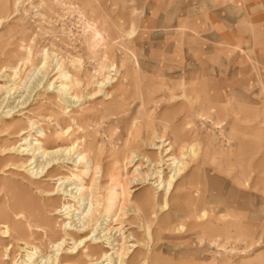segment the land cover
<instances>
[{"label":"rangeland","instance_id":"obj_1","mask_svg":"<svg viewBox=\"0 0 264 264\" xmlns=\"http://www.w3.org/2000/svg\"><path fill=\"white\" fill-rule=\"evenodd\" d=\"M95 192L128 264H264V0H0V264H100Z\"/></svg>","mask_w":264,"mask_h":264},{"label":"bare ground","instance_id":"obj_2","mask_svg":"<svg viewBox=\"0 0 264 264\" xmlns=\"http://www.w3.org/2000/svg\"><path fill=\"white\" fill-rule=\"evenodd\" d=\"M59 91L62 94L63 98L64 99L66 98L65 103H67L68 105H71V103L73 105V103H76V101L78 102L77 99L68 98L69 96L66 93V88L65 87L64 88L62 87L61 89L59 88ZM29 101H30V98H28L26 101L21 102V103L17 102L18 104L14 103L15 106H13V108H11L12 112L13 111L15 112V110L20 109V107H22V109H25L26 105L28 104ZM37 145H40V144H37ZM41 149L42 148H39L38 151L41 150ZM67 151H68V153L70 152L69 149L66 150V153H67ZM187 151H188V149H187ZM61 152H63V150H57V151L54 150V152H52V151H43V152H41V153H43V155L41 154V156H46V157L47 156H51L50 157L51 159L49 158L50 160H48L46 163L42 162L43 165H38L37 166L38 167V171L30 170L29 172H31V174L34 175V176H36V175L38 176L39 174L41 175V174L44 173L46 168L49 167L52 163H55V162H59L60 163L61 161L64 162L66 159L69 160L68 162H70V161L72 162L73 161L75 166H76L75 163H79V162H77V160L75 161V159L72 160L73 158L72 159H69L67 157L63 158V155L61 157H52L54 155L58 156V154H60ZM193 157H195V156H193ZM181 158H183V157H181ZM174 166H176V165H174ZM84 170H85V174L89 173L90 170H91V166L84 165ZM182 170H183L182 163L180 165L176 166V168L174 169V173H173V175L171 177L172 181H173V179H175L181 173ZM35 172H37V174H35ZM66 180H69V179L66 178ZM96 181H97V178L95 179V182ZM171 182H169V184H168L169 186H168V189L166 190L167 191L166 193H168L170 188H171L170 187L171 186ZM97 183H98V181H97ZM97 189H98V187L96 188V190ZM71 191H73V190L71 189ZM71 191H68V192L65 191V192L68 195L70 194L71 196L76 197V194L75 195H74V193L72 194ZM79 191H80L79 198H81V199L83 198L82 200L84 201L87 198V196H86L87 194L84 193L85 188L82 187L80 190H78V192ZM112 193H113V191H112ZM110 195H111L110 200L111 201L115 200L116 194L115 195L110 194ZM90 197L92 198V200L89 203V205H90L89 212L87 213V215L85 217L83 216V218L82 217L80 218L81 226L79 227L75 223L76 224L75 226L70 227V228H72L71 230L72 231H76V233L85 235L89 231V229L93 228L92 223L94 221H96V224L101 223V224L97 225L95 228H93V234H95V235L92 236V237L87 235L86 237H84V239L82 240L81 244H84V243H86L88 241H93V244H97V245L106 244L107 248L110 249L111 253L105 254L103 256L102 262H100V264H103V263H106V262H107V264H128L127 263L128 262L127 259H128V255L130 253V247H133V246H128V243H129L128 242V237H124V235H122V233H121V231L119 229L114 228V227L112 228L111 224L113 222L109 221V219H104L101 222L97 220L98 218H96V216L93 215L94 214L93 209L95 207L93 199L96 197V192L95 193H91ZM9 233H10L9 229L8 230L6 229L4 231V234H6V235H8ZM64 243L65 242H63L62 244L58 245L57 246V250H55L54 252H51L50 255H48V256H44L43 254H41L39 252L37 253V252H30L28 250H24V252L27 255L26 258L27 259L29 258V259H28V261L23 260L21 262V264H62V262H61V256L62 255H59V254H61L64 251V249H62ZM75 250H77V248L74 249V250L67 251L66 258L73 259L74 256H72V255L76 254L74 252ZM94 264H97V261Z\"/></svg>","mask_w":264,"mask_h":264}]
</instances>
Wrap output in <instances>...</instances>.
════
Challenge ->
How many lines in the entries above contain the string "instances"? Reply with the number alone.

Answer for the task ->
3